Byzantine Fault Tolerance: Solutions

Exercise 1

N ≥ 3f + 1 = 3(3) + 1 = 10 nodes.

For f = 3, you need at least 10 nodes. With 10 nodes, you can tolerate up to 3 Byzantine faults. With only 9 nodes (3f, but 3f+1 is 10), you’d have 3 correct nodes per “group” — any 3 faulty nodes could group together and confuse the protocol since honest nodes need 2f+1 replies but can’t distinguish liars from honest ones in the worst case.

Compare to crash faults: 2f+1 = 7 nodes needed for f=3 crash tolerance. BFT requires 3 more nodes.

Exercise 2

Without the Prepare phase, a single faulty primary could send different Pre-prepare messages to different replicas, and those replicas would commit different values in the Commit phase — violating agreement.

The Prepare phase ensures within-view consistency: replicas share their Pre-prepare receipts with each other. When a replica collects 2f matching Prepare messages (including its own Pre-prepare), it knows that at least f+1 correct replicas received the same Pre-prepare. Even if the primary is Byzantine, the correct replicas have agreed on the ordering.

The Commit phase then ensures cross-view consistency: that the decision survives view changes.

Without Prepare, a Byzantine primary could send Pre-prepare(“attack”) to half the replicas and Pre-prepare(“retreat”) to the other half. The Commit phase alone can’t detect this because replicas don’t cross-check what they received from the primary.

Exercise 3

Proof-of-Work acts as probabilistic BFT because:

  1. Identity is expensive: Each block requires computational work. An adversary must expend compute power proportional to their hashrate to produce blocks.
  2. Chain selection rule: The longest (most work) chain is considered canonical. To reverse a transaction, the adversary must outpace the honest chain — requiring >50% of total hashrate.
  3. Probabilistic finality: Each confirmation block reduces the probability that an adversary can rewrite history.
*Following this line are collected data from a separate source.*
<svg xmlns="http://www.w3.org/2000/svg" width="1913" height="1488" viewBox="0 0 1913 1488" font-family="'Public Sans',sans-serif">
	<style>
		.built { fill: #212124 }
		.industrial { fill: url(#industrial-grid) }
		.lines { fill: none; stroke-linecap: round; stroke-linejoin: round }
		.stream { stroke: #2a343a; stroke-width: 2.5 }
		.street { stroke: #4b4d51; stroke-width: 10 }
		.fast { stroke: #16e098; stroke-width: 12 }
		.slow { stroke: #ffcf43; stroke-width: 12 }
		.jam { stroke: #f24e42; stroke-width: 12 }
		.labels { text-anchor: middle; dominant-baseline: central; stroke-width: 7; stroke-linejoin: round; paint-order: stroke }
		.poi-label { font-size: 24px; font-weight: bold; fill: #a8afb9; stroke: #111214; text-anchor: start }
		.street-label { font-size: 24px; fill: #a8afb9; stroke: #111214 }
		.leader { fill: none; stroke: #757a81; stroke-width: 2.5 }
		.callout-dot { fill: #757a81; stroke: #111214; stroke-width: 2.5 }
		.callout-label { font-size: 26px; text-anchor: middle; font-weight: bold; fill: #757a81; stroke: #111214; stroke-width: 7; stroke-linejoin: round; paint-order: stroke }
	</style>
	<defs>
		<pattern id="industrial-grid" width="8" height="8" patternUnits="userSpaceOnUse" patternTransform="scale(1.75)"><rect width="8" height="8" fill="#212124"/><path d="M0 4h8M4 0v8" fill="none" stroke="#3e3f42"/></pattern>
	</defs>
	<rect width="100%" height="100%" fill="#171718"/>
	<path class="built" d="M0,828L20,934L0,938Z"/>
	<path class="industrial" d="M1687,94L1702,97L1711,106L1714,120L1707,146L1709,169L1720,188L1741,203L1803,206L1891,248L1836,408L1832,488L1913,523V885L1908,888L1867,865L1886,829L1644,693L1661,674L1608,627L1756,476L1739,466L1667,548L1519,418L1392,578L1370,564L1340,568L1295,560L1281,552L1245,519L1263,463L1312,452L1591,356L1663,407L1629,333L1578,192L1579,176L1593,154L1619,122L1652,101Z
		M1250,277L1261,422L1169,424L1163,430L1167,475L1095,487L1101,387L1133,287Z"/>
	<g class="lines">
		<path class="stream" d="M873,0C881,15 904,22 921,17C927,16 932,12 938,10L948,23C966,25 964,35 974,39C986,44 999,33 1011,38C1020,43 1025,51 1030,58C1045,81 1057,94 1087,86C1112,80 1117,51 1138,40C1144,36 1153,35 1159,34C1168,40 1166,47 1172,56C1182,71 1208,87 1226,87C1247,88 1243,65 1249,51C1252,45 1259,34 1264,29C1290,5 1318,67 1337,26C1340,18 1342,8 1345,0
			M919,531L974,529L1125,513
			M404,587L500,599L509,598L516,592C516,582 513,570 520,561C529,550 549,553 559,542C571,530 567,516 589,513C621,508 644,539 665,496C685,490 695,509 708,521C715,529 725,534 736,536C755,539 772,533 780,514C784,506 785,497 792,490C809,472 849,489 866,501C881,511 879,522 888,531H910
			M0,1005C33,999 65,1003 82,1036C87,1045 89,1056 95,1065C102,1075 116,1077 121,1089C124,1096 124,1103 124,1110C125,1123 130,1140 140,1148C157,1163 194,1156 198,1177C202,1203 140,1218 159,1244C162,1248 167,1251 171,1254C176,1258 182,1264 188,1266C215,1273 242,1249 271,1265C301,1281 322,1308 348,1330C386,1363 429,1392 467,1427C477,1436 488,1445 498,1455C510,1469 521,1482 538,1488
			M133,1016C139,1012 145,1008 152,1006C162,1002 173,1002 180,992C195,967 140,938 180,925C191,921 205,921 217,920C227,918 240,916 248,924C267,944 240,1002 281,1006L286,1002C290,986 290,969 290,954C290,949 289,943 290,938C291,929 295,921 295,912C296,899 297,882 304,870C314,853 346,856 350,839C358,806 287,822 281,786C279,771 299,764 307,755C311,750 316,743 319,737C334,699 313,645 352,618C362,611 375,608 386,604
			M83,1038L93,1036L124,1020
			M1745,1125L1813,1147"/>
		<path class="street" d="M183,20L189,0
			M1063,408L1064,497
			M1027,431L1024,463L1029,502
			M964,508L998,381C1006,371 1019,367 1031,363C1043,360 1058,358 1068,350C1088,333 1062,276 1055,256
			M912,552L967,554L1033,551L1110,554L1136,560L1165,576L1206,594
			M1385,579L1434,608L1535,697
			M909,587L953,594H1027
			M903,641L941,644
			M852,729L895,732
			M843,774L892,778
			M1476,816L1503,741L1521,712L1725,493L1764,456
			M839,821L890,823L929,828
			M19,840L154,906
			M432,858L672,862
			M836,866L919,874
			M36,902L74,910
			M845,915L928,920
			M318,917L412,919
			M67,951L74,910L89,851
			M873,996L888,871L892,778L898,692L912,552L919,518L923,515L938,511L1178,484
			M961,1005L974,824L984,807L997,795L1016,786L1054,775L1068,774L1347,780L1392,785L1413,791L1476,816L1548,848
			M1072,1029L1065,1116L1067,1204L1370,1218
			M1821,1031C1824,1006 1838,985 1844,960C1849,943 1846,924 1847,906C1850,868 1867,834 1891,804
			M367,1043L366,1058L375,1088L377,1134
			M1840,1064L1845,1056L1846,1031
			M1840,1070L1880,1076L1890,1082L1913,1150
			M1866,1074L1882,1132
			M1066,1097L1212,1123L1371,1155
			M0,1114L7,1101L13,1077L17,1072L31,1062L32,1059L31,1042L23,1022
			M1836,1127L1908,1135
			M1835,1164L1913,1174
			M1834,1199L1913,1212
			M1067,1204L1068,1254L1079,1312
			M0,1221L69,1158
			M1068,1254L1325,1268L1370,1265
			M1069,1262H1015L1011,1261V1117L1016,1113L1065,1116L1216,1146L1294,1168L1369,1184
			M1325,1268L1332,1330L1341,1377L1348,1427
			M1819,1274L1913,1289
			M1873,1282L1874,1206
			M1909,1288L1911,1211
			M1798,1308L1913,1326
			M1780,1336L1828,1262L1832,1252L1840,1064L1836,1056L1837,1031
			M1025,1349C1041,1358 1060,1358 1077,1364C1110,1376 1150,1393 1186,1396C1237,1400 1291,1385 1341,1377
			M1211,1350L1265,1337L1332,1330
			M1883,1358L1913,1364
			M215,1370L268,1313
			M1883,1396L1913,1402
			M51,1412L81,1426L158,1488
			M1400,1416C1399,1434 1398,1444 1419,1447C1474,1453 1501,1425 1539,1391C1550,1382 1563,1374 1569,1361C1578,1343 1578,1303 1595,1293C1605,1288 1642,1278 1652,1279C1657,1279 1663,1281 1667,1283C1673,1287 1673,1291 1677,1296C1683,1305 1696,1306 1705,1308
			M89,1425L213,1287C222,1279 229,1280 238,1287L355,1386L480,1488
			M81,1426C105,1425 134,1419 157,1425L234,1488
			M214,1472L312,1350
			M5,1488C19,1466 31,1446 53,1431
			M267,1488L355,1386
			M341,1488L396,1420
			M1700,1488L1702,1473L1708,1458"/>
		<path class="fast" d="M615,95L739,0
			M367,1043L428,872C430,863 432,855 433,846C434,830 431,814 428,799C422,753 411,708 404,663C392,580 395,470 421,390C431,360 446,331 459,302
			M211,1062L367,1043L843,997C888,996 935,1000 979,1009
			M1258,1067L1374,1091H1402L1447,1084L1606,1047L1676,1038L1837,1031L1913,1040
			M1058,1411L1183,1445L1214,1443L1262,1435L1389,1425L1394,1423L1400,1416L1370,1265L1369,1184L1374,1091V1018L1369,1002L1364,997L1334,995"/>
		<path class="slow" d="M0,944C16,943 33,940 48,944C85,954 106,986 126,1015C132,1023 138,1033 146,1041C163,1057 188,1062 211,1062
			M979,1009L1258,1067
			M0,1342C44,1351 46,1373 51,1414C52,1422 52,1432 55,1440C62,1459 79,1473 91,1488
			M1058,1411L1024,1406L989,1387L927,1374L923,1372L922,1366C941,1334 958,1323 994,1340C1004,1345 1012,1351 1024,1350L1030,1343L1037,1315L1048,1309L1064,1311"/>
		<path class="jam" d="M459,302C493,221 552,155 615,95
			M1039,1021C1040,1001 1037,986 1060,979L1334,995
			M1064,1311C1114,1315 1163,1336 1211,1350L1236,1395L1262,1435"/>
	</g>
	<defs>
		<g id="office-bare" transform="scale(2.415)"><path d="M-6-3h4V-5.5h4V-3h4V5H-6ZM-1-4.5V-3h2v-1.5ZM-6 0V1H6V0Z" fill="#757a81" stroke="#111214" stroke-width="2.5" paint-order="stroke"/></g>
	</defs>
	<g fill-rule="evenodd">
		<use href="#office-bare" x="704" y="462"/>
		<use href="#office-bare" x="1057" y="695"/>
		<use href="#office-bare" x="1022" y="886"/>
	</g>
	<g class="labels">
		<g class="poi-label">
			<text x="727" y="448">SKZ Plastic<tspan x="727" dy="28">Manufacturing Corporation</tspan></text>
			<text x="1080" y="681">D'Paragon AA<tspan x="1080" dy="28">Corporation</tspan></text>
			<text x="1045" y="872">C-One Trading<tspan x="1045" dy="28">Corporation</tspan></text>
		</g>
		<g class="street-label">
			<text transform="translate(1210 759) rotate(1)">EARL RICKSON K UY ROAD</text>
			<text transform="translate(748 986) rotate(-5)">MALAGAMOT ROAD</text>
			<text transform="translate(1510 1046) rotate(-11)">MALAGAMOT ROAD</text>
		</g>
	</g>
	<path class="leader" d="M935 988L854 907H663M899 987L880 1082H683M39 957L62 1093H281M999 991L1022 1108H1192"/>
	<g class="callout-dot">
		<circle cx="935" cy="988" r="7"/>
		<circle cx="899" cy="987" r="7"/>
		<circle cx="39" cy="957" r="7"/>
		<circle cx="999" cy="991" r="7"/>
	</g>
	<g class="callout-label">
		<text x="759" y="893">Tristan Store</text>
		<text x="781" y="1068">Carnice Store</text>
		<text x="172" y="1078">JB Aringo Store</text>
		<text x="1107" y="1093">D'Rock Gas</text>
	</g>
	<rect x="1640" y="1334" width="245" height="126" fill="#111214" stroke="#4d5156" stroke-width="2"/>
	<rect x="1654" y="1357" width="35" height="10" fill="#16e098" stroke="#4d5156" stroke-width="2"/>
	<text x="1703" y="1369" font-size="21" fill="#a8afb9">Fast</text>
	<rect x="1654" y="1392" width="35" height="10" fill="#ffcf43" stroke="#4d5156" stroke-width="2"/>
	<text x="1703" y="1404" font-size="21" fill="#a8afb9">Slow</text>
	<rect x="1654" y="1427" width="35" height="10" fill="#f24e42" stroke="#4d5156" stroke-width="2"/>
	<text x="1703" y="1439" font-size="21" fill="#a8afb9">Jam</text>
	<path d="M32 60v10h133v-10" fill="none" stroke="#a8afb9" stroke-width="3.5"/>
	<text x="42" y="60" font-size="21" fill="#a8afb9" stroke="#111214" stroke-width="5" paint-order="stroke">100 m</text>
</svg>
With 40% hashrate, an attacker has a significant but not dominant position. The probability of a successful double-spend attack decreases exponentially with confirmations:

  • After 1 block: ~40% chance (if attacker has pre-mined)
  • After 3 blocks: ~10% chance
  • After 6 blocks: ~0.8% chance
  • After 10 blocks: ~0.02% chance

The attacker can temporarily overtake the honest chain, but the honest chain grows faster on average. The system recommends waiting for enough confirmations (typically 6 for Bitcoin) to make reversal economically infeasible.

This contrasts with classical BFT where finality is instant and deterministic — once 2f+1 nodes commit, the decision is final regardless of adversarial hashrate.